El mayor rodó los ojos, era una de las pocas veces que el otro lo veía actuar inmaduramente, pero lo entendía. Otabek quería demasiado al rubio, sentía que debía cuidarlo porque era su mejor amigo y eso era lo que haría, pero también tenía su orgullo y Yuri no se había disculpado, lo cual dificultaba el hecho de poder arreglar su relación. También estaba el hecho de que había ofendido a Yuuri, cosa que no podía dejar pasar tan fácil, mas al tener en su mente que era su pareja.

Lo sé, hablaré con él de nuevo. Lo prometo —dijo a regañadientes y besó la frente de su novio, reparó en el hecho de que el otro estaba ya listo para irse y suspiró— ¿Vas a irte de todos modos?

No quiero estar aquí —admitió aun molesto por la pelea en la sala. Había visto personas arreglar sus problemas a golpes, pero para él, esa nunca era la solución y no creía cambiar de opinión.

Entonces podríamos salir —ofreció intentando captar el interés de Yuuri para pasar más tiempo con él. Cosa que funcionó porque recibió un beso en los labios como respuesta.

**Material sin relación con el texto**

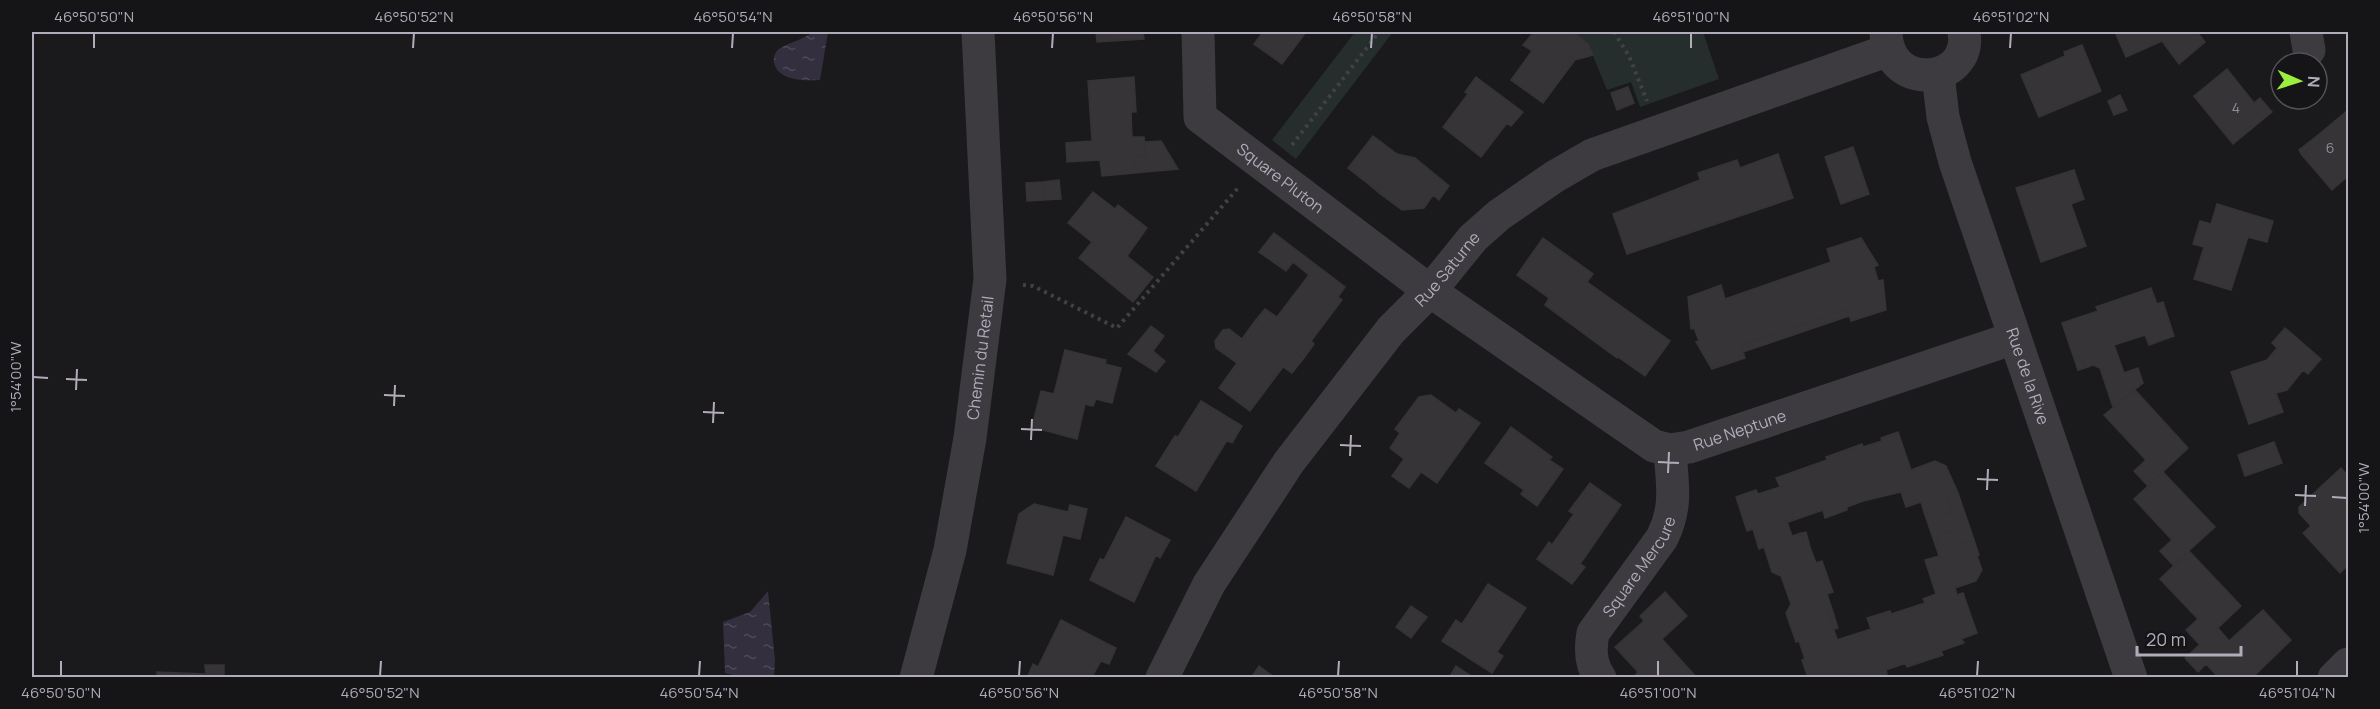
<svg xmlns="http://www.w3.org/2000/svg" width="2380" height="709" font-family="Manrope,sans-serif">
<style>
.park{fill:#252e2c}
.water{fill:url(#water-ripples)}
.building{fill:#363437;stroke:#363337;stroke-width:1.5}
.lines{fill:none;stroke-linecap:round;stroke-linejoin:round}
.path{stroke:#434047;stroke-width:4;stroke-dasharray:3 4.5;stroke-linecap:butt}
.minor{stroke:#3d3a40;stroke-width:33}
.ticks{fill:none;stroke:#b2abba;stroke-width:2}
.labels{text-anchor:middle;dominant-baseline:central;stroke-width:4.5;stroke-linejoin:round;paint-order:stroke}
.number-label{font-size:14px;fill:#938d99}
.street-label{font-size:16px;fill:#b2abba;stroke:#151416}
.neatline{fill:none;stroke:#b2abba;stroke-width:2}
.ticks-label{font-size:15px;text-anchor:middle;fill:#b2abba}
</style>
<defs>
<pattern id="water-ripples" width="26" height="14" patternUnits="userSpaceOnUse" patternTransform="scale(1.5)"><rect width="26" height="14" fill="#332f3f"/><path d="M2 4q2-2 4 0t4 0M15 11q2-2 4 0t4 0" fill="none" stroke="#4e4a59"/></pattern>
</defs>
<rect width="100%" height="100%" fill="#1a191b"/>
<path class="park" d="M1355,32H1393L1296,159L1272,140Z
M1573,32H1703L1719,79L1640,107L1631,82L1607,90L1588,44Z"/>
<path class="water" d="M813,32H828L820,80C805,81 777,81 774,62C773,57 775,52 779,49C789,42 803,40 813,32Z
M768,591L775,660L774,677H740L725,673L723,622L750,612Z"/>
<path class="building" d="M1096,32H1143L1144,39L1097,42Z
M1263,32H1306L1282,64L1254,44Z
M1534,32H1573L1588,44L1593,55L1575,60L1571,57L1558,72L1563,76L1543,103L1511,80L1532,51L1523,45Z
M2115,32H2197L2205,42L2179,64L2162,41L2126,57Z
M2082,45L2101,91L2039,117L2021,75L2065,56L2064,52Z
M1571,57L1575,60L1563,76L1558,72Z
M2227,69L2254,103L2260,98L2272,112L2233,144L2194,96Z
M1134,77L1136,112H1131L1132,137H1144L1146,156L1134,157L1135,173L1102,176L1100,160L1067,162L1066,143L1092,141L1088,81Z
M1476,77L1523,112L1511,126L1507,123L1481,157L1443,127L1468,94L1465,92Z
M1628,87L1634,103L1617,110L1611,93Z
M2120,95L2127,110L2114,115L2108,101Z
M2348,110V176L2332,190L2302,155L2321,140L2317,136Z
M1373,136L1397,154L1415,158L1449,186L1439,200L1433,195L1424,208L1402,210L1378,192L1382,187L1370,178L1366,182L1348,168Z
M2317,136L2321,140L2302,155L2299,150Z
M1161,141L1178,169L1135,173L1134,157L1146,156L1145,142Z
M1853,147L1869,194L1841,204L1825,157Z
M1778,154L1793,198L1627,254L1613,214L1700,180L1698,173L1737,160L1740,168Z
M2074,170L2084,199L2071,204L2086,246L2041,262L2016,188Z
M1370,178L1382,187L1378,192L1366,182Z
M1059,180L1061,199L1044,200L1043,182Z
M1043,182L1044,200L1027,201L1026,183Z
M1093,192L1115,209L1118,205L1147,228L1127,256L1153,277L1133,302L1079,258L1092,242L1068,223Z
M2217,204L2273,221L2267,242L2248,237L2231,290L2194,279L2204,247L2193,244L2200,221L2211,224Z
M1274,233L1345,287L1338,297L1342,300L1311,341L1314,344L1304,358L1255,321L1265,309L1277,317L1309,275L1293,262L1286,271L1259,252Z
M1543,238L1593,274L1587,282L1670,341L1645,376L1618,357L1617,358L1545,305L1549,298L1517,275Z
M1861,238L1878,265L1874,267L1878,281L1883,280L1886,310L1851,321L1847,309L1741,345L1745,358L1712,369L1696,342L1699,341L1694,328L1691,329L1688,297L1721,285L1725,299L1831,262L1827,249Z
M2151,288L2157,304L2163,302L2174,336L2149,345L2145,335L2114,345L2124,373L2138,368L2143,383L2113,407L2100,368L2093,365L2085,368L2081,356L2074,358L2062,323L2098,311L2096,307Z
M1847,309L1849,316L1743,352L1741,345Z
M1255,321L1304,358L1292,373L1283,367L1250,411L1219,388L1237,363L1216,348L1215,341L1223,330L1229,329L1242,339Z
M1151,326L1164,336L1153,351L1165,361L1156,372L1128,354Z
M2285,328L2321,359L2308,374L2303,370L2287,390L2276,393L2283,412L2249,424L2231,372L2267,360L2277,348L2272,343Z
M1065,350L1106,360L1105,364L1121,368L1112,403L1096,399L1093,406L1085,404L1077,439L1032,427L1041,391L1054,394Z
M2081,356L2085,368L2078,370L2074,358Z
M2135,390L2188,448L2148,486L2134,471L2146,460L2104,415Z
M1431,395L1456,413L1459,409L1480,423L1437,483L1421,472L1409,488L1392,476L1404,459L1390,448L1400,433L1395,429L1419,397Z
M1201,401L1242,426L1232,443L1227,440L1196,491L1156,466L1175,436L1178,437Z
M1511,427L1552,457L1549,460L1563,469L1537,506L1521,494L1524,490L1485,463Z
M1898,432L1911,470L1935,461L1946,466L1958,493L1947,496L1952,511L1935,516L1924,512L1921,502L1906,507L1901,492L1863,501L1847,507V510L1825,518L1823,510L1794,520L1792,514L1785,516L1792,536L1801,533L1805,549L1810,547L1816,563L1822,561L1833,592L1827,594L1832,609L1827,610L1839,645L1847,643L1846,637L1871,629L1867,618L1890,611L1891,614L1925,603L1923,599L1936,594L1925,560L1939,556L1935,544L1940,534L1957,529L1962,544L1974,540L1979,555L1977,556L1982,570L1976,581L1955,588L1957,595L1963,593L1977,633L1961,639L1964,643L1941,651L1943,655L1907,667L1906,663L1886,670L1887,674L1877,678H1852L1851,675L1845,678H1808L1802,660L1805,659L1799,641L1796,642L1786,613L1791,604L1781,576L1772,572L1764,547L1759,549L1753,529L1747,531L1736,497L1756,490L1758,494L1780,487L1776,478L1827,460L1826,457L1862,444L1863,447L1882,441L1881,438Z
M2274,442L2282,463L2245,476L2238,455Z
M2341,468L2348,476V565L2340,573L2303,533L2311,526L2299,513V507Z
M2163,472L2215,527L2173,565L2160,551L2172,540L2134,499Z
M1590,483L1621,505L1580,564L1585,567L1572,584L1537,559L1549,542L1552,545L1574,514L1569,511Z
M1958,493L1974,540L1962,544L1957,529L1940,534L1935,544L1924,512L1935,516L1952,511L1947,496Z
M1034,504L1068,512L1070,505L1087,509L1080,539L1063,535L1053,575L1007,563L1019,514Z
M1792,514L1794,520L1788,522L1785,516Z
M1126,517L1170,540L1160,558L1156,555L1134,602L1090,580L1100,559L1104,560Z
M1806,532L1810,547L1805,549L1801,533Z
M2189,551L2241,606L2200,645L2186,630L2198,619L2160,579Z
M1488,584L1526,608L1497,652L1503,656L1492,673L1442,641L1456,620L1462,624Z
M1665,592L1687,616L1662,639L1697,678H1633L1638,672L1615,647L1644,621L1640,616Z
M1411,606L1427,617L1411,638L1396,627Z
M1832,609L1838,628L1834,629L1827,610Z
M2263,610L2291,640L2252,678H2219L2206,664L2198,672L2185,658L2218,628L2229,641Z
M1061,620L1116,648L1109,664L1101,661L1093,675L1090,674L1088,678H1027L1033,664L1038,667Z
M1846,637L1847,643L1839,645L1837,640Z
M205,665H224V678H157V672L206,674Z
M1259,666L1275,678H1251Z
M1456,666L1474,678H1449Z"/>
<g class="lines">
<path class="path" d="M1614,32L1629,56L1647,101
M1292,145L1379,32
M1023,285L1033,286L1117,328L1238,188"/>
<g class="minor">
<path id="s1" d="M1198,32L1200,117L1430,291L1654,446L1670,450L1689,447L2014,338"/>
<path d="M1886,32C1887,94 1973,84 1964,32"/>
<path d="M2306,32L2309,50"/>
<path id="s2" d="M1938,74L1943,117L1955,162L2131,678"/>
<path id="s3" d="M916,678L950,550L970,438L990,279L978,32"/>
<path id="s4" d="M1162,678L1209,584L1289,462L1391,330L1430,291L1473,238L1499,215L1554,177L1592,155L1889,50"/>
<path id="s5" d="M1600,678C1590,664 1590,649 1593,633L1662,538C1678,506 1672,484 1670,450"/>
<path d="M2334,678L2348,664"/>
</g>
</g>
<path class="ticks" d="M94,48V33M413,48L414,33M732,48L733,33M1052,48L1053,33M1371,48L1372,33M1691,48V33M2010,48L2011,33M33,377L48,378M66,379L87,380M76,390L77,369M384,395L405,396M394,406L395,385M703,412L724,413M713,423L714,402M1021,429L1042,430M1031,440L1032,419M1340,445L1361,446M1350,456L1351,435M1658,462L1679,463M1668,473L1669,452M1977,479L1998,480M1987,490L1988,469M2295,495L2316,496M2332,497L2347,498M2305,506L2306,485M61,676V661M380,676L381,661M699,676L700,661M1019,676L1020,661M1338,676L1339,661M1658,676V661M1977,676L1978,661M2297,676V661"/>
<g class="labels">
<g class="number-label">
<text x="2236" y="107">4</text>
<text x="2330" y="147">6</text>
</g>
<g class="street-label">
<text stroke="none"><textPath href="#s1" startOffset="186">Square Pluton</textPath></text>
<text stroke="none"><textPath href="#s4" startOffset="501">Rue Saturne</textPath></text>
<text stroke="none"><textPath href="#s3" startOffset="327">Chemin du Retail</textPath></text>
<text stroke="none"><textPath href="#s2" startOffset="316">Rue de la Rive</textPath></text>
<text stroke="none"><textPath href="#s1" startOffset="735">Rue Neptune</textPath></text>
<text stroke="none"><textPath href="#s5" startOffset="128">Square Mercure</textPath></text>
</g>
</g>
<rect width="2380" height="709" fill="none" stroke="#151416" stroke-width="66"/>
<g transform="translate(2299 81) rotate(93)"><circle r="28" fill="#151416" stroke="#545058" stroke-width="1.5"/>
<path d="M0-4.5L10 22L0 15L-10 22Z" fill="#9ded3e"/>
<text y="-9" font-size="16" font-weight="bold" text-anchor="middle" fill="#b2abba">N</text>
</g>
<path d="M2137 646v9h104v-9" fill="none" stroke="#b2abba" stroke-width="3"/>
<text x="2146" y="646" font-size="18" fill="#b2abba" stroke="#151416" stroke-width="4.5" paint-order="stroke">20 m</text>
<rect x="33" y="33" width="2314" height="643" class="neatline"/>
<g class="ticks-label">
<text x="94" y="22">46°50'50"N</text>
<text x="414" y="22">46°50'52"N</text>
<text x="733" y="22">46°50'54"N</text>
<text x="1053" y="22">46°50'56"N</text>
<text x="1372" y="22">46°50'58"N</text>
<text x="1691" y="22">46°51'00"N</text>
<text x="2011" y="22">46°51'02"N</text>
<text transform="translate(16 377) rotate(-90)" y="5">1°54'00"W</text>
<text transform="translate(2364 498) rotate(-90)" y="5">1°54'00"W</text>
<text x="61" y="698">46°50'50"N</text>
<text x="380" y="698">46°50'52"N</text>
<text x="699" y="698">46°50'54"N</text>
<text x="1019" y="698">46°50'56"N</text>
<text x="1338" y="698">46°50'58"N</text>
<text x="1658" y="698">46°51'00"N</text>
<text x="1977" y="698">46°51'02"N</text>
<text x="2297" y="698">46°51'04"N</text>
</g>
</svg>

Ve a alistarte, te espero.

Yuri se fue molesto, enojado con Otabek por hacer que esta discusión se diera a cabo, enojado con Yuuri por hacerlo decir lo que dijo y enojado consigo mismo por echarle la culpa a otros cuando claramente todo lo que había sucedido era su responsabilidad. Ahora había descubierto que Yuuri estaba con Otabek para ponerlo celoso y bien que le había funcionado, porque ardía en celos, el mocoso tenía el merito por ello.

En vez de tomar un taxi, prefirió caminar un rato para enfriar su cabeza, no estaba de humor para hablar con otras personas, ni siquiera para decir "buen día" al chofer. Con cada paso que daba, más y más pensaba en aquella estúpida pelea que termino en golpes, se puso en el lugar de Beka, admitiendo que él en su lugar no hubiese sido tan suave al golpear, de hecho, el mismo quería pegarse a si mismo en ese momento por decir aquellas cosas. Siguió con su andar, con el enojo aminorándose a la vez que el aire frío le llegaba en el rostro y enfriaba su cerebro, dejándolo ver con mayor claridad la situación, analizando con sinceridad sus sentimientos y comenzando de una vez por todas a tomar decisiones sobre su situación.

Lo había decidido, intentaría acercarse a Yuuri nuevamente, recuperar lazos y mostrarle que podía ser un adulto maduro. Luego de eso… luego de eso definitivamente intentaría robarle el novio a Otabek, si al final Yuuri iba a estar con alguien mayor, prefería que fuera con él. No era un cobarde y lo demostraría.